* _Using the information_:
(A) From the passage on WCU's yearly campus theme, copy word for word the part starting at "After a campuswide" and ending at "connections, and enrichment.".
(B) Pick up the passage on WCU's yearly campus theme from its final sentence and keep writing.

--- Quoted passage Enclosed Below ---

After a campuswide poll last fall, the selected theme the 2018-19 academic year is “Defining America.” Since 2009, WCU has selected an interdisciplinary theme for campus conversations, curricular and co-curricular connections, and enrichment.
“During our times of rapid change and development, it can be valuable to take pause and reflect on how far and from where we have come, to seek clarification and to recognize where we are, and to intentionally plan for how best to move forward together,” said Center for Service Learning Director Lane Perry, who is overseeing this year’s theme. “This theme is designed to be that moment in time. The period to reflect through historical, cultural, economic, political and geographical lenses with the greater intention of reflecting, exploring and learning about America `from sea to shining sea.’ ”
The steering committee for “Defining America” is co-chaired by Intercultural Affairs Director Dana Patterson and Gimelstob-Landry Distinguished Professor of Regional Economic Development Angela Dills. The theme’s broad scope will allow disciplines from across campus to participate.

--- End of Enclosed Quoted passage ---
--- Data listing Enclosed Below ---

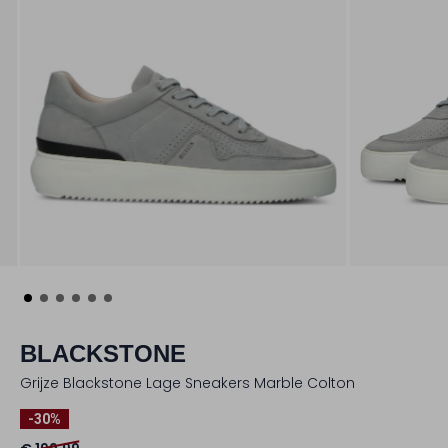
BLACKSTONE
Grijze Blackstone Lage Sneakers Marble Colton
-30%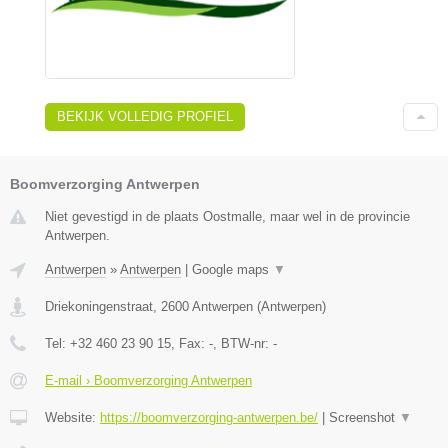
BEKIJK VOLLEDIG PROFIEL
Boomverzorging Antwerpen
Niet gevestigd in de plaats Oostmalle, maar wel in de provincie
Antwerpen.
Antwerpen
»
Antwerpen
|
Google maps
▼
Driekoningenstraat
,
2600
Antwerpen
(
Antwerpen
)
Tel:
+32 460 23 90 15
, Fax:
-
, BTW-nr:
-
E-mail › Boomverzorging Antwerpen
Website:
https://boomverzorging-antwerpen.be/
|
Screenshot
▼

--- End of Enclosed Data listing ---

* _Answers for the exercise_:
(A)
After a campuswide poll last fall, the selected theme the 2018-19 academic year is “Defining America.” Since 2009, WCU has selected an interdisciplinary theme for campus conversations, curricular and co-curricular connections, and enrichment.

(B)
“Every discipline will be encouraged to highlight the contributions that their field has made, continues to make and has the potential to make in the future,” Patterson said. “America has a long and complex history, as well as an exciting outlook for the future. I believe that students will find this theme engaging and exciting as they are encouraged to go beyond the surface and intelligently question some of the previously held beliefs about how America has been defined and understood by previous generations. It invites a new and innovative perception that includes every voice, every perspective and every idea that comes out of the unique journey that we will embark on as members of the Catamount community.”
Dills points out that a lot of those discussions are already taking place in classrooms across campus. Having this theme will allow them to come together.
“The committee is excited about connecting these discussions across classrooms, outside classrooms, and with the wide variety of extracurricular and community-engaged events on campus,” Dills said. “We look to provide opportunities for students to share their own varied definitions of America and to participate in a deep and broad intellectual discussion of how America might be.”
Carol Burton, who oversaw the campus themes prior to taking on her new role as acting provost in January, said the Cherokee theme was immensely popular and believes “Defining America” is a timely theme.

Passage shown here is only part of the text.